▶ Task goal
For the entries below, the expected answer is the line with "44: (217, 193, 4.41)", the line with "52: (292, 108, 6.46)", and every line between them, exactly as written, and nothing more.

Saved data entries
----------

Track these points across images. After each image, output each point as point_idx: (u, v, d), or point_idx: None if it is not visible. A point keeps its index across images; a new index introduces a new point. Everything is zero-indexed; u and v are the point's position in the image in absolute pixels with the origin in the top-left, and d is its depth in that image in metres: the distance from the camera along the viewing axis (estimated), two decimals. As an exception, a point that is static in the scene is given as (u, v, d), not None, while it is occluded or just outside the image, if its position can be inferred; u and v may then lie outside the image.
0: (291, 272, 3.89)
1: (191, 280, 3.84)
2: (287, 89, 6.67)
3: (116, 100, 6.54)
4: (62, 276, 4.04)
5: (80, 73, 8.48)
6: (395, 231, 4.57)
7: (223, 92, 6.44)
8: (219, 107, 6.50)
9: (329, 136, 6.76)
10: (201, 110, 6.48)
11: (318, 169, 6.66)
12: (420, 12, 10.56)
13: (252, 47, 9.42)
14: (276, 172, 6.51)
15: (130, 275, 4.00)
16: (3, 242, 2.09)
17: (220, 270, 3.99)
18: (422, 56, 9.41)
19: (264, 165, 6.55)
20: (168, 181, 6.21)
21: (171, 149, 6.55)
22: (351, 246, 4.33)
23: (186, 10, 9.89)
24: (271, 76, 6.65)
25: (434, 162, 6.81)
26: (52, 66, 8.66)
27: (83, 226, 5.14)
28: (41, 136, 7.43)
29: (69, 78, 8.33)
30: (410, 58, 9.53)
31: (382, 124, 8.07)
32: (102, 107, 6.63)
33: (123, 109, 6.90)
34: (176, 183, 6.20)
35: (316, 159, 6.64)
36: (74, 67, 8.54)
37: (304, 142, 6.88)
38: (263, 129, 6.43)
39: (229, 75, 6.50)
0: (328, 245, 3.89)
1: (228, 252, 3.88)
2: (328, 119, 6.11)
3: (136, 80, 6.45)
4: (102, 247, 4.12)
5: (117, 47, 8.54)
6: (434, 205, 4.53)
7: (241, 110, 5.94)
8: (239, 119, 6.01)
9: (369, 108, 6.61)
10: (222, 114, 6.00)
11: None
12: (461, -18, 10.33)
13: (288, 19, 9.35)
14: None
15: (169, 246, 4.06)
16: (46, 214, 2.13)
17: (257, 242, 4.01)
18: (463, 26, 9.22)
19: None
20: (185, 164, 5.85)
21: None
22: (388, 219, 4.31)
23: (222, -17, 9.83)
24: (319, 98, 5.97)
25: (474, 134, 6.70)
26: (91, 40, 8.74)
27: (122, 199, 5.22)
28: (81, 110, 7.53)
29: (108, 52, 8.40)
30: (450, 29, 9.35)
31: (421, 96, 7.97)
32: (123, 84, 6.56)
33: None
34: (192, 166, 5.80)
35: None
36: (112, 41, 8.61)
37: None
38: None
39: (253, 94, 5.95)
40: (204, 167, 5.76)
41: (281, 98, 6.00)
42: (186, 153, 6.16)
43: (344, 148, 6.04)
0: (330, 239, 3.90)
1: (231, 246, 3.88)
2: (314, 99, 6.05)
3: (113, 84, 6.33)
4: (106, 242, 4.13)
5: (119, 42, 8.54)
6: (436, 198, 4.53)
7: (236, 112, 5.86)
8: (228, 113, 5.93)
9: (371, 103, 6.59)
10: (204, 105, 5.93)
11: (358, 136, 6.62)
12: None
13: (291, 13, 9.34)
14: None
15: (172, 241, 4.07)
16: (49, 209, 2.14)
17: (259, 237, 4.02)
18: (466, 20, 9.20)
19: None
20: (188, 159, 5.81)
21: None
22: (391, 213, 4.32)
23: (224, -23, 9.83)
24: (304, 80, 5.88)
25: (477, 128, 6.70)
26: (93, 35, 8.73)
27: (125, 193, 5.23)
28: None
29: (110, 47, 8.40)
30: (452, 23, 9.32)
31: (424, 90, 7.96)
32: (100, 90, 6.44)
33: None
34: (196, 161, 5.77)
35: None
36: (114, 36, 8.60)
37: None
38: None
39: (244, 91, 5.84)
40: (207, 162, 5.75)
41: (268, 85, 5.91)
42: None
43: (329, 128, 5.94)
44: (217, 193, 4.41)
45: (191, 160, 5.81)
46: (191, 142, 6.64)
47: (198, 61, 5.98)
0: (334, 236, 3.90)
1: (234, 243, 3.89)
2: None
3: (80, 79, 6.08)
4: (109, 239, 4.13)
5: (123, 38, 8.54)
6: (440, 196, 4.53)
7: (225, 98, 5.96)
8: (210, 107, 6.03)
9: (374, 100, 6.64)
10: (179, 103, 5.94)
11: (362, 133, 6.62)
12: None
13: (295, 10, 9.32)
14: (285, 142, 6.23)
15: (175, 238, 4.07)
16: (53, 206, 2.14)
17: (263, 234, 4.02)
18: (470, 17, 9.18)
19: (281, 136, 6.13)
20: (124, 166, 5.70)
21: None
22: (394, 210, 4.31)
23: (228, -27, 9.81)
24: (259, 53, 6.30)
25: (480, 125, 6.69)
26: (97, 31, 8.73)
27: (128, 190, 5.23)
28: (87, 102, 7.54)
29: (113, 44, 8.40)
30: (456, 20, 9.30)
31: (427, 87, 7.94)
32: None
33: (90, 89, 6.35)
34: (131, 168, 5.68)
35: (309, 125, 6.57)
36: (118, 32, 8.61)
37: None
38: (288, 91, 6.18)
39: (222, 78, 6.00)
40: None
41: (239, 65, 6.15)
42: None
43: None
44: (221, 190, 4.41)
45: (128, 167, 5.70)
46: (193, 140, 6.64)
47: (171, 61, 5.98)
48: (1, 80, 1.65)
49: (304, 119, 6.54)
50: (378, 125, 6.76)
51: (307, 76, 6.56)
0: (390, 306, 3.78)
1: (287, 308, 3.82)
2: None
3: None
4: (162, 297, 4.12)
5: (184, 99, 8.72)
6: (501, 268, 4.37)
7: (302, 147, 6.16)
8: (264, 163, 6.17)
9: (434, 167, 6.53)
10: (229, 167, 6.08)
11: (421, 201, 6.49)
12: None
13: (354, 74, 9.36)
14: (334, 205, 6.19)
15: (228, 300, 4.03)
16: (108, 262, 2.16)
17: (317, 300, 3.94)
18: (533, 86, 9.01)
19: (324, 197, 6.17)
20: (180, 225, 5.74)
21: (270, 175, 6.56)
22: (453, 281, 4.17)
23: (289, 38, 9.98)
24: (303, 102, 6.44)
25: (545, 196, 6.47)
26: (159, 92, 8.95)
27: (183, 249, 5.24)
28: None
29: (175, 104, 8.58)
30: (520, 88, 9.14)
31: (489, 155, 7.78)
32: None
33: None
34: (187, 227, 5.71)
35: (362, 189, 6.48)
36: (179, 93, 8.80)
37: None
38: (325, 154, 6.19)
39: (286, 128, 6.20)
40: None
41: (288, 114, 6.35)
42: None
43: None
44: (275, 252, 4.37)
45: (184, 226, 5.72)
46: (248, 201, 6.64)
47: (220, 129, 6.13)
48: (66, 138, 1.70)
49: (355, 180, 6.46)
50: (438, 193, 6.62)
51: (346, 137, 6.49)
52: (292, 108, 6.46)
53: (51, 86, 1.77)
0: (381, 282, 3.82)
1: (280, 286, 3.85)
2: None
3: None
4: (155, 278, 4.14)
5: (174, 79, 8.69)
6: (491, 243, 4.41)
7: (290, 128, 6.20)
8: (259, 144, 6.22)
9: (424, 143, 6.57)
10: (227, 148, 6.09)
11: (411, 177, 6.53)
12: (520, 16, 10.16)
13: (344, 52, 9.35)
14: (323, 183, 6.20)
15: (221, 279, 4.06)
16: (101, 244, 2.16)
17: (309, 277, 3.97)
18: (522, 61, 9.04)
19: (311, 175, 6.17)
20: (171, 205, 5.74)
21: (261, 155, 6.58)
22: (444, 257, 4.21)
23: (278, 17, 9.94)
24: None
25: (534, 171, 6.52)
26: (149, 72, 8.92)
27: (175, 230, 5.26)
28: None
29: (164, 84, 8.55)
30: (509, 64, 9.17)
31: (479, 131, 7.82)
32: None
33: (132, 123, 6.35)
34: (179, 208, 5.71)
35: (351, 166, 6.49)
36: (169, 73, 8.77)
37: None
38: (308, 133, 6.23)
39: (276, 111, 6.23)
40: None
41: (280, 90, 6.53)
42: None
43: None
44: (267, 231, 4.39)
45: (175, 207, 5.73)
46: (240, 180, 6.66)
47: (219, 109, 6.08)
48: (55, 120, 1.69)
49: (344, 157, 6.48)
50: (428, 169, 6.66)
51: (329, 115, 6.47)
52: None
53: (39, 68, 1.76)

----------

▶ Task output
44: (217, 193, 4.41)
45: (191, 160, 5.81)
46: (191, 142, 6.64)
47: (198, 61, 5.98)
0: (334, 236, 3.90)
1: (234, 243, 3.89)
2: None
3: (80, 79, 6.08)
4: (109, 239, 4.13)
5: (123, 38, 8.54)
6: (440, 196, 4.53)
7: (225, 98, 5.96)
8: (210, 107, 6.03)
9: (374, 100, 6.64)
10: (179, 103, 5.94)
11: (362, 133, 6.62)
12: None
13: (295, 10, 9.32)
14: (285, 142, 6.23)
15: (175, 238, 4.07)
16: (53, 206, 2.14)
17: (263, 234, 4.02)
18: (470, 17, 9.18)
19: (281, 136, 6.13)
20: (124, 166, 5.70)
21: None
22: (394, 210, 4.31)
23: (228, -27, 9.81)
24: (259, 53, 6.30)
25: (480, 125, 6.69)
26: (97, 31, 8.73)
27: (128, 190, 5.23)
28: (87, 102, 7.54)
29: (113, 44, 8.40)
30: (456, 20, 9.30)
31: (427, 87, 7.94)
32: None
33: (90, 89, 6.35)
34: (131, 168, 5.68)
35: (309, 125, 6.57)
36: (118, 32, 8.61)
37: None
38: (288, 91, 6.18)
39: (222, 78, 6.00)
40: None
41: (239, 65, 6.15)
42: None
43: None
44: (221, 190, 4.41)
45: (128, 167, 5.70)
46: (193, 140, 6.64)
47: (171, 61, 5.98)
48: (1, 80, 1.65)
49: (304, 119, 6.54)
50: (378, 125, 6.76)
51: (307, 76, 6.56)
0: (390, 306, 3.78)
1: (287, 308, 3.82)
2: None
3: None
4: (162, 297, 4.12)
5: (184, 99, 8.72)
6: (501, 268, 4.37)
7: (302, 147, 6.16)
8: (264, 163, 6.17)
9: (434, 167, 6.53)
10: (229, 167, 6.08)
11: (421, 201, 6.49)
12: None
13: (354, 74, 9.36)
14: (334, 205, 6.19)
15: (228, 300, 4.03)
16: (108, 262, 2.16)
17: (317, 300, 3.94)
18: (533, 86, 9.01)
19: (324, 197, 6.17)
20: (180, 225, 5.74)
21: (270, 175, 6.56)
22: (453, 281, 4.17)
23: (289, 38, 9.98)
24: (303, 102, 6.44)
25: (545, 196, 6.47)
26: (159, 92, 8.95)
27: (183, 249, 5.24)
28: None
29: (175, 104, 8.58)
30: (520, 88, 9.14)
31: (489, 155, 7.78)
32: None
33: None
34: (187, 227, 5.71)
35: (362, 189, 6.48)
36: (179, 93, 8.80)
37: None
38: (325, 154, 6.19)
39: (286, 128, 6.20)
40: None
41: (288, 114, 6.35)
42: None
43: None
44: (275, 252, 4.37)
45: (184, 226, 5.72)
46: (248, 201, 6.64)
47: (220, 129, 6.13)
48: (66, 138, 1.70)
49: (355, 180, 6.46)
50: (438, 193, 6.62)
51: (346, 137, 6.49)
52: (292, 108, 6.46)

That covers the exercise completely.